This piece was commissioned by guest editor Jon Ashworth.
Recently I’ve been feeling grateful that I trained as a clinical psychologist under the last Labour government. When I qualified in 2009, it was into an NHS that prioritised early intervention. Having an interest in the role of the parent-infant relationship, I worked in Sure Start centres, supporting parents during pregnancy, birth and in the first five years of parenting. We ran groups for pregnant women and new parents, dropped in to health visitor clinics, supervised other staff members to increase understanding of mental health issues, and were available for talking therapy for individuals and couples. Babies were welcome to attend sessions in purpose-built, child-friendly environments, so parents had few barriers to accessing help. For those who didn’t speak English, interpreters were available. The centres reduced stigma, felt welcoming and culturally sensitive and, most importantly, easy to access for some of our hardest-to-reach clients. Parents had somewhere to go to reduce isolation, and to speak to speech and language therapists, educational psychologists, health visitors and midwives.
Nearly ten years later, Sure Start centres have been dramatically reduced, with 500 centres closing since 2010. Those that remain have a wider remit – seeing families of children up to age 11 and often engaged with family crises. Clinical psychologists qualifying this year are being pushed out of primary care and into secondary care roles, or out of the NHS entirely. A survey into psychologists’ wellbeing in 2015 found that 70% reported finding their job stressful, with nearly half reporting their own symptoms of depression. Their former roles have been increasing taken on by cognitive behavioural therapists working as part of the Improving Access to Psychological Therapies Programme, who are now expected to include perinatal care in their work (often without specialist supervision). Like the psychologists preceding them, IAPT workers are also struggling with their own mental health – nearly 70% of psychological wellbeing practitioners are suffering from burnout. New funding has been invested into specialist perinatal mental health services, as part of the community development fund – but at the same time primary care services are being depleted.
Parents struggling with their mental health are less likely to receive the support they need within the time that could make a difference. Health visitors and midwives are under increased pressure to support women and their partners at a time when their numbers are falling. This creates a double whammy where overstretched maternity services can actually cause a traumatic birth experience. This is something I am hoping to address alongside the newly-formed Make Birth Better network.
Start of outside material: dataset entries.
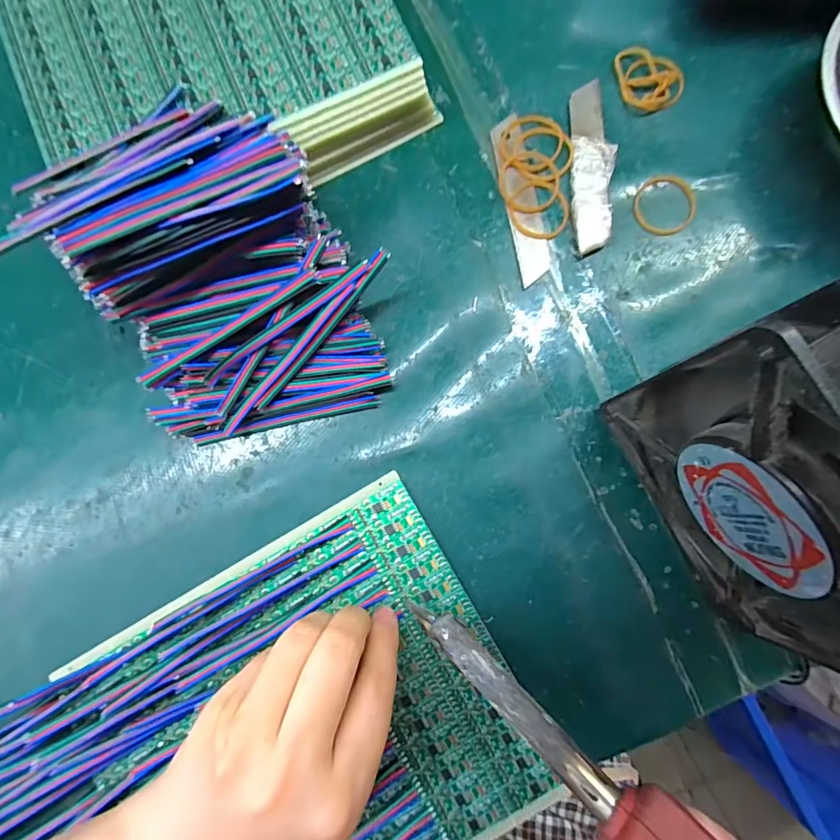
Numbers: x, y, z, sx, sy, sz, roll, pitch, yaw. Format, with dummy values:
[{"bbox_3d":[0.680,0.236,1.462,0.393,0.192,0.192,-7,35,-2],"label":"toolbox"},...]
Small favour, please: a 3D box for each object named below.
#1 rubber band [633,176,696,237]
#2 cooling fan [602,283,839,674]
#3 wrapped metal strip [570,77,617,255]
[{"bbox_3d":[0.131,-0.115,0.246,0.033,0.004,0.032,0,83,2],"label":"rubber band"},{"bbox_3d":[0.133,0.028,0.166,0.041,0.122,0.119,-27,83,-1],"label":"cooling fan"},{"bbox_3d":[0.093,-0.138,0.247,0.021,0.008,0.099,3,83,3],"label":"wrapped metal strip"}]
Why is it so important that we reach parents at this critical time? As outlined in the cross-party manifesto 1001 Critical Days, we know that the period between conception to age two is crucial for child development. Despite this acknowledgement, the recent green paper ‘Transforming Children and Young People’s Mental Health Provision’ did not mention early intervention in the perinatal period.
While additional funding for specialist perinatal mental health services is a positive step, many families will not meet the criteria for this level of care. This is the ‘hidden half’ of new mothers who will not receive support for their perinatal mental health, and the 1 in 10 of new dads who experience post natal mental health problems. Left to manage alone, we know from years of research that their mental health will have an impact on their bond with their baby – which will subsequently impact upon that child’s own health. And not just on their mental health, but their physical health too.
There is still misunderstanding around perinatal mental health. We know that those experiencing problems around this period are vulnerable – mental health can deteriorate rapidly under pressure from chronic sleep deprivation and lack of social support. Some are more susceptible than others, such as those from low income backgrounds or those with a prior history of mental health difficulties, but we also know that pregnancy and new parenthood can be a time of enormous growth. Our brains are rapidly changing, motivation is high and compassionate intervention can transform.
When we reach women and their partners during pregnancy and in these very early days, we can set in motion a cycle that directly and positively impacts on their children, their grandchildren and beyond.
Dr Emma Svanberg is a perinatal clinical psychologist, writer and campaigner based in London. She is co-founder of the Make Birth Better network.